During another extended bout of job searching, over 18 months I sent off 100 applications. Each of those applications needed a proposed program of work, a cover letter as to why I was the perfect applicant (and why I’d always dreamed of working at Institute X), a customised CV, forms, statements of teaching philosophy … Even if you suppose each application took just a day to prepare, that’s another 3 months I took from my then employer.

(Incidentally, only 16 of those applications are acknowledged. Only 1 resulted in an interview. No job offer ensued.)

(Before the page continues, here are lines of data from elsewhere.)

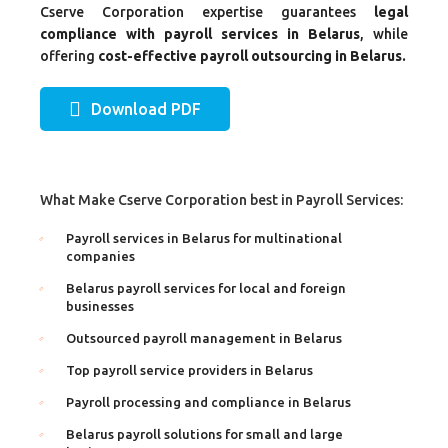
Cserve Corporation expertise guarantees
legal
compliance with payroll services in Belarus
, while
offering
cost-effective payroll outsourcing in Belarus.
Download PDF
What Make Cserve Corporation best in Payroll Services:
Payroll services in Belarus for multinational
companies
Belarus payroll services for local and foreign
businesses
Outsourced payroll management in Belarus
Top payroll service providers in Belarus
Payroll processing and compliance in Belarus
Belarus payroll solutions for small and large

This sort of poor return on time spent is fairly typical. The academic job search is grossly inefficient, for job seeker, for their current employer and for the employer offering jobs. Precarity leads to staff spending a large amount of their time hustling: hustling for the next position, hustling to raise their profile, hustling to escape the hustle. This "robs" their current employer and results in potential employers being bombarded with applications. Even tenured staff are keenly aware that they’re only as good as their last grant. One distinguished and tenured academician confessed to me that if he failed to keep large money coming in “the university will find a way to get rid of me."

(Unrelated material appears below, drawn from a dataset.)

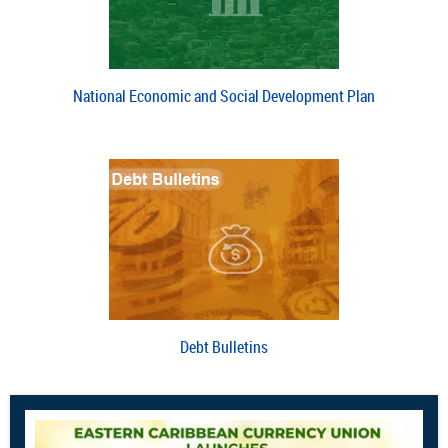
National Economic and Social Development Plan
Debt Bulletins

Things are better (and worse) than they were before

It used to be that those who departed the university for other fields were spoken of as if they they had died: “Oh, they left science.” Part of it was, no doubt, was from lack of obvious alternatives. (What do you do with a PhD in French medieval literature or hymenopteran social systems?) But part was also due to a pervasive feel that leaving was failure, unthinkable, excommunication. Leaving was death.

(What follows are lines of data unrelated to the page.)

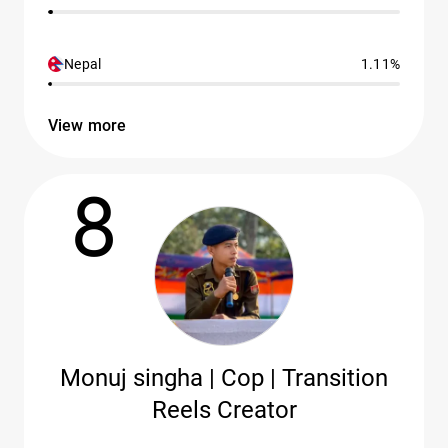
Nepal
1.11%
View more
8
Monuj singha | Cop | Transition
Reels Creator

Thankfully, the intervening years have seen a relaxing in this attitude, I posit due to a number of trends:

  • The odds have got so bad that “alternatives” had to be acknowledged. As someone said, if less than 1% of PhDs are making it to tenure level, a permanent academic career is already your Plan B.
  • The opportunities for STEM graduates have grown. This was always the case for programmers and engineers, but broad opportunities for other graduates (genomics, pharma, data science) have grown.

Leaving is no longer unthinkable. For STEM graduates at least, universities are now talking openly of the “brain drain” and what to do about it.

Conversely, the internal bars have been raised and the rewards less appealing. Where it was accepted that PhD students would sometimes graduate without any publications, now they are expected to have to have multiple high-standard publications. It has even pervaded down to the pre-doctoral level. Applicants for PhD positions are expected to have a masters already and are sometimes asked what publications they have. University holidays are full of summer schools with “networking opportunities”. All of this works to crowd out those from the working class or with an atypical background. I have a creeping fear that if I was starting over now, I’d unable to compete.

Even if you make it, you haven't made it. While lectureships used to be the recognised prize, these have increasingly become contract positions themselves. In effect, they are post-docs with teaching and admin responsibilities. Meanwhile wages have been stagnant. One second-tier London university advertises for lecturers with a demanding set of requirements but lists a salary that would have their new employee living in shared accommodation.

If I had to do it all over again

I’m not sure what I would do. There is a lot to be said for experience, for working with the life you have, but the grotesque levels of inefficiency, stress and chaos in the academic career give me pause. Was it a good use of my life to spend so much of it not in training, not even in paying dues, but in preparing, waiting for my turn, waiting for lightning to strike? Is this the best we can do? I don’t have a comfortable answer.